(Dataset entries)
□ □ □ □
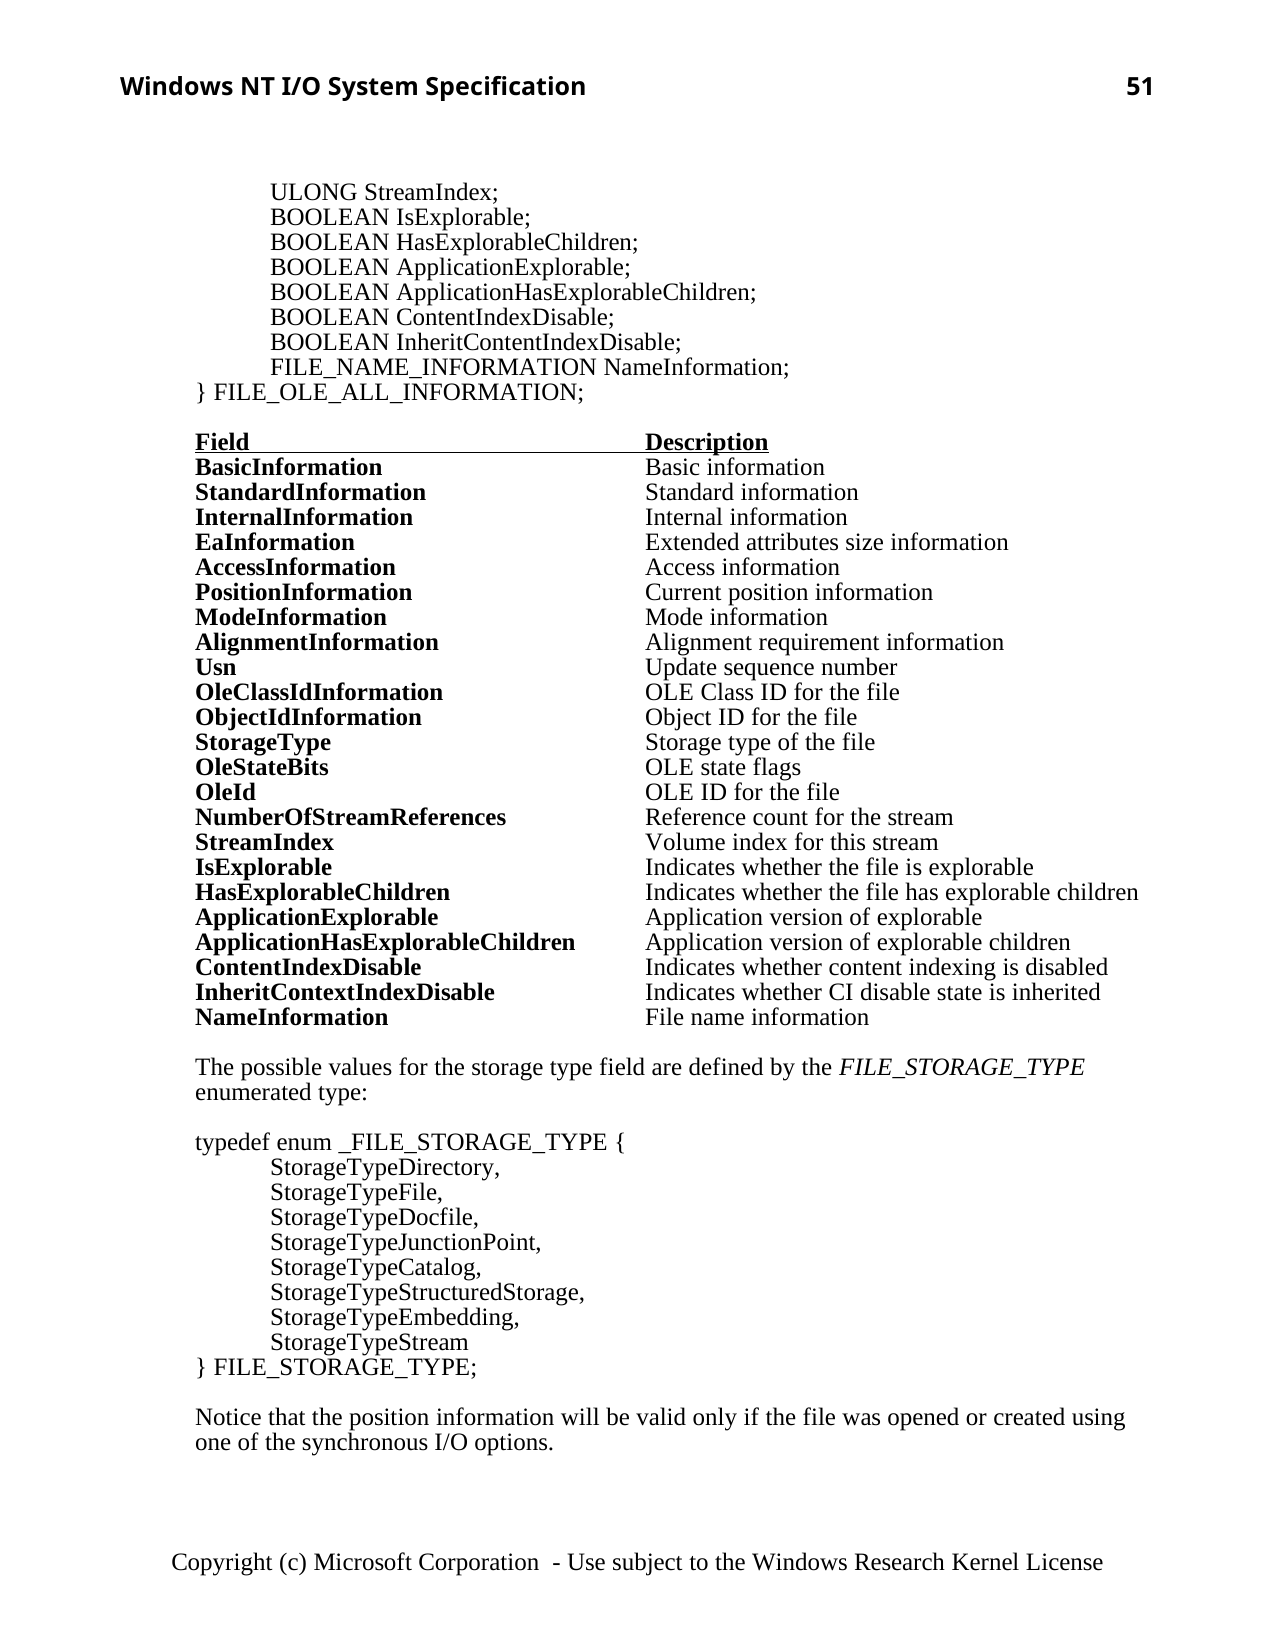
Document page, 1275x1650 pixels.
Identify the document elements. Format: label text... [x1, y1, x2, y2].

text StreamIndex Volume index for this stream [195, 830, 1155, 855]
text typedef enum _FILE_STORAGE_TYPE { [195, 1130, 1155, 1155]
text ObjectIdInformation Object ID for the file [195, 705, 1155, 730]
text StandardInformation Standard information [195, 480, 1155, 505]
text StorageTypeJunctionPoint, [270, 1230, 1155, 1255]
text ContentIndexDisable Indicates whether content indexing is disabled [195, 955, 1155, 980]
text NameInformation File name information [195, 1005, 1155, 1030]
text } FILE_STORAGE_TYPE; [195, 1355, 1155, 1380]
text BOOLEAN IsExplorable; [270, 205, 1155, 230]
text ULONG StreamIndex; [270, 180, 1155, 205]
text IsExplorable Indicates whether the file is explorable [195, 855, 1155, 880]
text OleId OLE ID for the file [195, 780, 1155, 805]
text BOOLEAN HasExplorableChildren; [270, 230, 1155, 255]
text BasicInformation Basic information [195, 455, 1155, 480]
text InternalInformation Internal information [195, 505, 1155, 530]
text NumberOfStreamReferences Reference count for the stream [195, 805, 1155, 830]
text StorageTypeStructuredStorage, [270, 1280, 1155, 1305]
text StorageTypeFile, [270, 1180, 1155, 1205]
text OleStateBits OLE state flags [195, 755, 1155, 780]
text BOOLEAN InheritContentIndexDisable; [270, 330, 1155, 355]
text FILE_NAME_INFORMATION NameInformation; [270, 355, 1155, 380]
text StorageType Storage type of the file [195, 730, 1155, 755]
text BOOLEAN ApplicationExplorable; [270, 255, 1155, 280]
text HasExplorableChildren Indicates whether the file has explorable children [195, 880, 1155, 905]
text Notice that the position information will be valid only if the file was opened or created using one of the synchronous I/O options. [195, 1405, 1155, 1455]
text StorageTypeStream [270, 1330, 1155, 1355]
text } FILE_OLE_ALL_INFORMATION; [195, 380, 1155, 405]
text AccessInformation Access information [195, 555, 1155, 580]
text AlignmentInformation Alignment requirement information [195, 630, 1155, 655]
text ApplicationHasExplorableChildren Application version of explorable children [195, 930, 1155, 955]
text StorageTypeCatalog, [270, 1255, 1155, 1280]
text PositionInformation Current position information [195, 580, 1155, 605]
text Usn Update sequence number [195, 655, 1155, 680]
text Field Description [195, 430, 1155, 455]
text BOOLEAN ApplicationHasExplorableChildren; [270, 280, 1155, 305]
text StorageTypeDirectory, [270, 1155, 1155, 1180]
text BOOLEAN ContentIndexDisable; [270, 305, 1155, 330]
text InheritContextIndexDisable Indicates whether CI disable state is inherited [195, 980, 1155, 1005]
text OleClassIdInformation OLE Class ID for the file [195, 680, 1155, 705]
text The possible values for the storage type field are defined by the FILE_STORAGE_TYPE enumerated type: [195, 1055, 1155, 1105]
text StorageTypeDocfile, [270, 1205, 1155, 1230]
text StorageTypeEmbedding, [270, 1305, 1155, 1330]
text ApplicationExplorable Application version of explorable [195, 905, 1155, 930]
text ModeInformation Mode information [195, 605, 1155, 630]
text EaInformation Extended attributes size information [195, 530, 1155, 555]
□ □ □ □
• **Exercise instructions**
The answer must be a single number: the count of lines in the data that contain the word "IsExplorable".

• **Solution to the exercise**
2